Anesth Analg 1999;89:545
© 1999 International Anesthesia Research Society
CARDIOVASCULAR ANESTHESIA
Cardiac Output is a Determinant of the Initial Concentrations of Propofol After Short-Infusion Administration
Richard N. Upton, BSc, PhD,
Guy L. Ludbrook, MBBS, FANZCA, PhD,
Cliff Grant, and
Allison M. Martinez, Dip Med Sci
Department of Anaesthesia and Intensive Care, Royal Adelaide Hospital, University of Adelaide, North Terrace, Adelaide, Australia
Address correspondence and reprint requests to Dr. R. N. Upton, Department of Anaesthesia and Intensive Care, Royal Adelaide Hospital, University of Adelaide, North Terrace, Adelaide, SA 5005, Australia. Address e-mail to rupton{at}health.adelaide.edu.au
Indicator dilution theory predicts that the first-pass pulmonary and systemic arterial concentrations of a drug will be inversely related to the cardiac output. For high-clearance drugs, these first-pass concentrations may contribute significantly to the measured arterial concentrations, which would therefore also be inversely related to cardiac output.

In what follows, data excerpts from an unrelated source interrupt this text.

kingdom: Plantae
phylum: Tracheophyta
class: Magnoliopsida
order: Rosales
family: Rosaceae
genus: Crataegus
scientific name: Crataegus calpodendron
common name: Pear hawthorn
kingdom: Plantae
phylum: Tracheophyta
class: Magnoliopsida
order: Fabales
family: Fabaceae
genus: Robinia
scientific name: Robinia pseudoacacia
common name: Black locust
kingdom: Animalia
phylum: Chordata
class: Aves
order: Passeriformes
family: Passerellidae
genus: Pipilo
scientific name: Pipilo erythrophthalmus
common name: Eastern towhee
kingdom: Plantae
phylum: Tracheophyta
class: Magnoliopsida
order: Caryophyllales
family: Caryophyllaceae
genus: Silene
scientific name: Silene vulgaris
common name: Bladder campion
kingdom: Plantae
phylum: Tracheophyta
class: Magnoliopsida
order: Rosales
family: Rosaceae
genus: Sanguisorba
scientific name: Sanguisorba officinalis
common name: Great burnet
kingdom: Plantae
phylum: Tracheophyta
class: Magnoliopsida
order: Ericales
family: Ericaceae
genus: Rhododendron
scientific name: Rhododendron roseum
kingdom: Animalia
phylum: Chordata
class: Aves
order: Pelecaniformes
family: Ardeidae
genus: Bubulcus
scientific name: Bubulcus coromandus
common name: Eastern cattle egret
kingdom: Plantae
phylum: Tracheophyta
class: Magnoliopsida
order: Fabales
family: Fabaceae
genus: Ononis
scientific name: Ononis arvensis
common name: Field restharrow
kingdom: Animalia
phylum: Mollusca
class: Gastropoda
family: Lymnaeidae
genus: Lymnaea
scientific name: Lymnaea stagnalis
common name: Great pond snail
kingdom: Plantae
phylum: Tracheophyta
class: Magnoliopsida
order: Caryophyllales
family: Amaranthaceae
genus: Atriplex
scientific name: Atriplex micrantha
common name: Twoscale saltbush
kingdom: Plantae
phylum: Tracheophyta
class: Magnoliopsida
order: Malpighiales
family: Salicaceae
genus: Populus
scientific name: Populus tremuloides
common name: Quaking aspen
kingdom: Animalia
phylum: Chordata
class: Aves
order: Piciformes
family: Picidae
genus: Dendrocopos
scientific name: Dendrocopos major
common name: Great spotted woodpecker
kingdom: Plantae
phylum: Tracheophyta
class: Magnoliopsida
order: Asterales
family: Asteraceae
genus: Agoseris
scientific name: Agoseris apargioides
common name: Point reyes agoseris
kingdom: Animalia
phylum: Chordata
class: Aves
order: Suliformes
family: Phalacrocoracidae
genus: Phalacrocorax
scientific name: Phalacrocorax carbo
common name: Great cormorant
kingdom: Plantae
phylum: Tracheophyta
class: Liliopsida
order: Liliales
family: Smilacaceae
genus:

We examined the cardiac output dependence of the initial kinetics of propofol in two separate studies using chronically instrumented sheep in which propofol (100 mg) was infused IV over 2 min. In the first study, steady-state periods of low, medium, and high cardiac output were achieved by altering carbon dioxide tension in six halothane-anesthetized sheep. The initial area under the curve and peak value of the pulmonary artery propofol concentrations were inversely related to cardiac output (
R2 = 0.57 and 0.66, respectively). For the systemic arterial concentrations, these R2 values were 0.68 and 0.71, respectively. In our second study, transient reductions in cardiac output were achieved in five conscious sheep by administering a short infusion of metaraminol concurrently with propofol. Cardiac output was lowered by 2.2 L/min, and the area under the curve to 10 min of the arterial concentrations increased to 143% of control.
Implications: The initial arterial concentrations of propofol after IV administration were shown to be inversely related to cardiac output. This implies that cardiac output may be a determinant of the induction of anesthesia with propofol.